Seeds stored and organized in boxes in the Svalbard Global Seed Vault.
Image: Landbruks- og matdepartementet
Over 5,000 species of crop plants — like beans, potatoes, and rice — are currently stored in the vault, although the vault is designed to contain far more.
It’s designed to hold 2.25 billion seeds, encompassing 4.5 million crop varieties. The rationale is to maintain a rich genetic diversity of seeds for each crop, increasing the plant’s resiliency to different environmental conditions — should the seeds have to be planted.
In 2015, for example, the International Center for Agricultural Research in the Dry Areas took seeds from the vault and planted them in Syria for research purposes. The organization then returned the seeds to Svalbard after harvest.
A tunnel inside the seed vault.
Image: Matthias Heyde
The seed bank had already been planning to do some retrofitting to keep some “water intrusion” from getting into the tunnel. This leaking had been occurring regularly during the warmer summer seasons.

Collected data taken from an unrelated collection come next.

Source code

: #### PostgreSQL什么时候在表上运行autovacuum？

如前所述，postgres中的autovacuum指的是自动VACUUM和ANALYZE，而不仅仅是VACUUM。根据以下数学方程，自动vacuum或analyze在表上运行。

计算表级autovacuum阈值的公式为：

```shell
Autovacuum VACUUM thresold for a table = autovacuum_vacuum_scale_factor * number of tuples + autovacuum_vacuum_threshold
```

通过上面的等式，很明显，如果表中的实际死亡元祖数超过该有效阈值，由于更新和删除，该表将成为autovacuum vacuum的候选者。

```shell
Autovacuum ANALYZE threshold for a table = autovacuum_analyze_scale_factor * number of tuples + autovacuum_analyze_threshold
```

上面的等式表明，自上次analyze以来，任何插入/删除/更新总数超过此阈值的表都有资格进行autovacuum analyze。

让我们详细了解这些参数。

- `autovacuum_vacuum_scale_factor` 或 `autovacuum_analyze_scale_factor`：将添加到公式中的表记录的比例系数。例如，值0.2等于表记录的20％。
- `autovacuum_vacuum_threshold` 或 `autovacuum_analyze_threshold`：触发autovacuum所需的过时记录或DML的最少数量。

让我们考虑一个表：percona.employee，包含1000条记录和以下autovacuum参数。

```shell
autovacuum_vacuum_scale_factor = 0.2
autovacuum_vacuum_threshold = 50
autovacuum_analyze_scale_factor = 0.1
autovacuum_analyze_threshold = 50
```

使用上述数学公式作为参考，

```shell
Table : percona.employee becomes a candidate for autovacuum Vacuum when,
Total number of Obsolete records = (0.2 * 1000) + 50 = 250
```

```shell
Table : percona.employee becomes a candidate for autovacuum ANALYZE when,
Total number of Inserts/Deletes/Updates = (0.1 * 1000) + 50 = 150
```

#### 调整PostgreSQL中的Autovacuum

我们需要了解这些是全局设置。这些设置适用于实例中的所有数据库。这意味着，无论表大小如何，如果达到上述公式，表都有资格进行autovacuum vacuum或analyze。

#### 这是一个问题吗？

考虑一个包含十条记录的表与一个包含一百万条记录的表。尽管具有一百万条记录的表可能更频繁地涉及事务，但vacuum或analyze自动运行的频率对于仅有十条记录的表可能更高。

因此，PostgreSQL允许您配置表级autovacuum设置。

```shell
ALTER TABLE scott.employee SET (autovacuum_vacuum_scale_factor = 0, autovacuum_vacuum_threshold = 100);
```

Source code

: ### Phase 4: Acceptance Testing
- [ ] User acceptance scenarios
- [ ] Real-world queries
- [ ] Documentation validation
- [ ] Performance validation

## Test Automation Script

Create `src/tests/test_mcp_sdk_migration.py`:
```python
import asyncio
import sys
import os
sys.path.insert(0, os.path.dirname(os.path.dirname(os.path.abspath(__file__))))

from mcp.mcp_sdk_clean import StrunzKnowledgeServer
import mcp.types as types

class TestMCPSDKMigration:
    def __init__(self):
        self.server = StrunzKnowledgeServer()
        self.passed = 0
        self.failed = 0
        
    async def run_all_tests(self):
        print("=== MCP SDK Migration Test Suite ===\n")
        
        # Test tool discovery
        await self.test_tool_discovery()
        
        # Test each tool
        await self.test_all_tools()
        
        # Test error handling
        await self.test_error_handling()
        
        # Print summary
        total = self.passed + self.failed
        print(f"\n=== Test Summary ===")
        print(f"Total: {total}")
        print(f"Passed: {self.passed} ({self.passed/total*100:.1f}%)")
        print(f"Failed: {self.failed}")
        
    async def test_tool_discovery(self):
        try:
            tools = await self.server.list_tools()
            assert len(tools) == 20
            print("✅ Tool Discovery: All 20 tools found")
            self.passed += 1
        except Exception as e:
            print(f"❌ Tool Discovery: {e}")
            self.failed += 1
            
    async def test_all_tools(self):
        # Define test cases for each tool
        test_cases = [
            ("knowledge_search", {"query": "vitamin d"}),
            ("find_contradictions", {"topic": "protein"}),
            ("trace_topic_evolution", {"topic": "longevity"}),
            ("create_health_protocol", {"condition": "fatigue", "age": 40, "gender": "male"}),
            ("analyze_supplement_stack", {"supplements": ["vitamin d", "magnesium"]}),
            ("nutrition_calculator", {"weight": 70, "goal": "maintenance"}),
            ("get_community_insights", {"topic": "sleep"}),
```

In 2016 — the hottest recorded year on Earth — water made it around 15 meters into the 100 meter tunnel. Some of the permafrost (soil that remains frozen year-round) surrounding the vault thawed, causing “no flooding, but more water than we like,” a spokesperson for the Norwegian government told Popular Science.
The seeds, fortunately, were unharmed and apparently in no real danger during the event.
Still, Norway is now continuing to fortify the facility against any such future warming events, as is evidenced by upgrades to refrigeration and power facilities.